When the city turned red, one protester, Carlo Giuliani, was shot dead by police. Fear rippled across the city. The #IMC became a space threaded with arguments about what to do. People drifted away, hour by hour, some deciding the risks were too great. By midnight the centre had half emptied.
Then the screams came: “THE POLICE ARE COMING!”
Looking out the window, I saw nothing at first. Panic surged anyway, people barricading doors, grabbing bags, racing up staircases. Marion moved the archive tapes to the hiding place I’d scouted earlier: the water tower on the roof.
From the rooftop I filmed carabinieri smashing into the building next door, the Diaz Pertini school, with vans and sledgehammers. Chairs were used to break windows. Tables became battering rams. It was happening fast, shockingly fast. Then I saw them entering our stairwell.
The Diaz Raid: Running for our lives. I headed downstairs to check if the Media Center itself was being stormed. Turning the stairwell corner, I came face-to-face with a fully armoured carabiniere charging upward, truncheon raised, panting with adrenaline. I spun and bolted. Two flights up, shouting, “They’re in the building!” I sprinted to the roof and slipped into the tower.
Inside the darkness, I whispered for Marion. No answer. I crept through the corridor of water tanks, lit only by the IR beam from my camera. Finally, a small, terrified voice: “Turn the light off.” She had hidden behind the last tank, clutching tapes and equipment.
For hours, three, maybe four, we lay silent as the helicopter’s spotlight swept the windows. Police boots thudded across the roof. Below us, the city echoed with screams, crashes, and the chanted word “ASSASSINI.”
When the helicopter finally left, we emerged. The rooftop was scattered with stunned survivors. Downstairs, the destruction was total. Computers smashed. Hard drives ripped out. Doors hanging loose. The walls of the Diaz school across the street were painted with blood. Skin and hair stuck to corners. Piles of clothing soaked red. People moving like ghosts.

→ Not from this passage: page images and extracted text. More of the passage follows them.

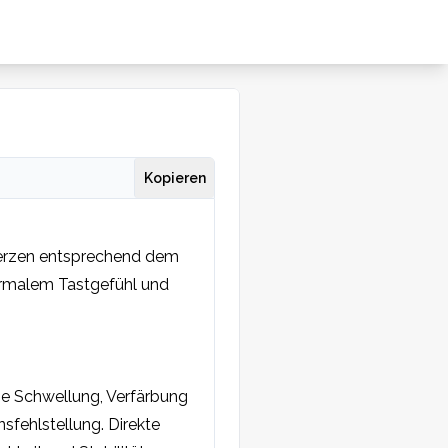
Kopieren
merzen entsprechend dem 
ormalem Tastgefühl und 
eine Schwellung, Verfärbung 
fehlstellung. Direkte 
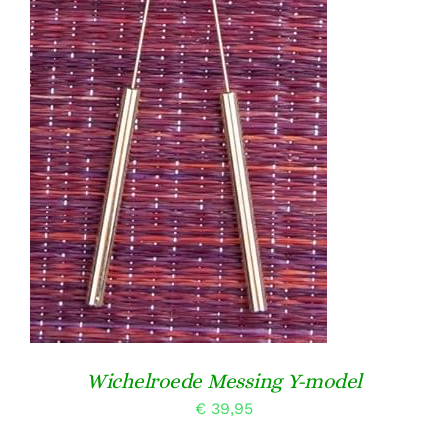
Wichelroede Messing Y-model
€
39,95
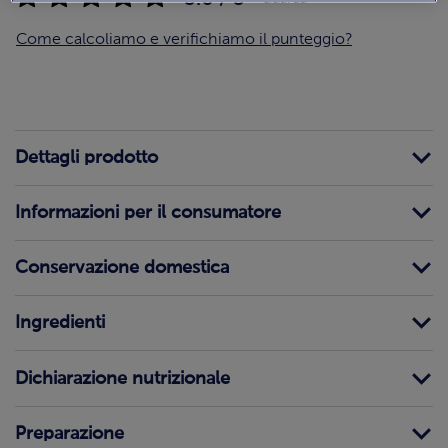
Come calcoliamo e verifichiamo il punteggio?
Dettagli prodotto
Informazioni per il consumatore
Conservazione domestica
Ingredienti
Dichiarazione nutrizionale
Preparazione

The Carabinieri had left their calling card.
What happened inside that school, was not policing. It was torture, humiliation, and fascist ritual. Ninety-three sleeping demonstrators were beaten so badly that the floors resembled a slaughterhouse. People hiding under tables or sleeping in bags were clubbed unconscious. A 65-year-old woman’s arm was broken. One student needed surgery for brain bleeding. Others had their teeth kicked out. One officer cut clumps of hair from victims as trophies.
Those who survived were taken to Bolzaneto detention centre, where the abuse continued: beatings, stress positions, pepper spray, threats of rape, and forced chants of “Viva il Duce!” and “Viva Pinochet!” A systematic, organised brutality. This wasn’t loss of control, it was ideology.

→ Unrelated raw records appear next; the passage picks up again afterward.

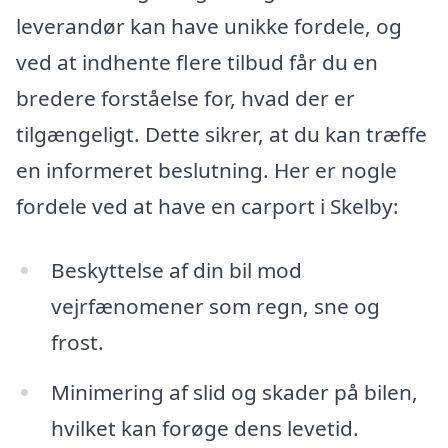
leverandør kan have unikke fordele, og
ved at indhente flere tilbud får du en
bredere forståelse for, hvad der er
tilgængeligt. Dette sikrer, at du kan træffe
en informeret beslutning. Her er nogle
fordele ved at have en carport i Skelby:
Beskyttelse af din bil mod
vejrfænomener som regn, sne og
frost.
Minimering af slid og skader på bilen,
hvilket kan forøge dens levetid.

Aftermath: Truth in the Ruins. The Italian state tried to bury it all. But survivors, lawyers, journalists, and prosecutors fought for years. The European Court of Human Rights eventually ruled that Italy had committed grave human rights violations. But almost none of the officers served jail time. Politicians escaped entirely.

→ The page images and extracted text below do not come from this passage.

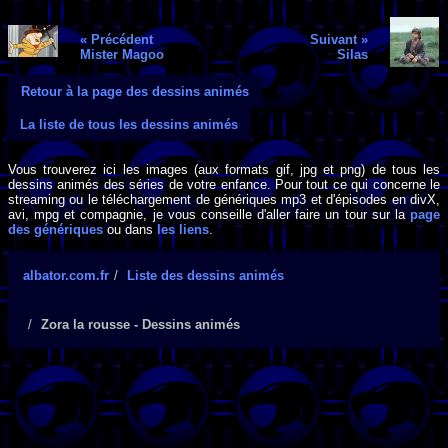
« Précédent
Suivant »
Mister Magoo
Silas
Retour à la page des dessins animés
La liste de tous les dessins animés
Vous trouverez ici les images (aux formats gif, jpg et png) de tous les
dessins animés des séries de votre enfance. Pour tout ce qui concerne le
streaming ou le téléchargement de génériques mp3 et d'épisodes en divX,
avi, mpg et compagnie, je vous conseille d'aller faire un tour sur la
page
des génériques
ou dans
les liens
.
albator.com.fr
Liste des dessins animés
Zora la rousse - Dessins animés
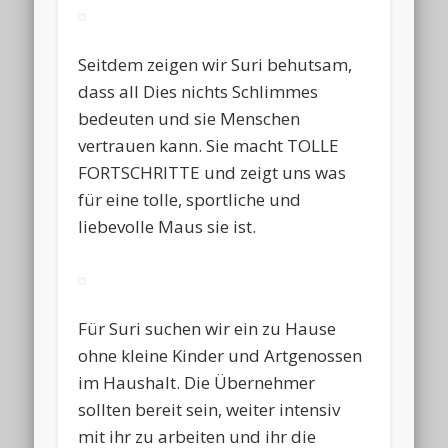
Seitdem zeigen wir Suri behutsam,
dass all Dies nichts Schlimmes
bedeuten und sie Menschen
vertrauen kann. Sie macht TOLLE
FORTSCHRITTE und zeigt uns was
für eine tolle, sportliche und
liebevolle Maus sie ist.
Für Suri suchen wir ein zu Hause
ohne kleine Kinder und Artgenossen
im Haushalt. Die Übernehmer
sollten bereit sein, weiter intensiv
mit ihr zu arbeiten und ihr die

The police weren’t out of control. They were following a logic, the logic of protecting elitists power against democratic dissent. The logic of the #deathcult. The logic that treats people as obstacles, not citizens. Genoa showed the world what happens when movements gain too much momentum: the mask drops.
And still, in that chaos, seeds were planted – #indymedia, #OMN, the global justice movement, the early #openweb – messy, hopeful, compost for future uprisings.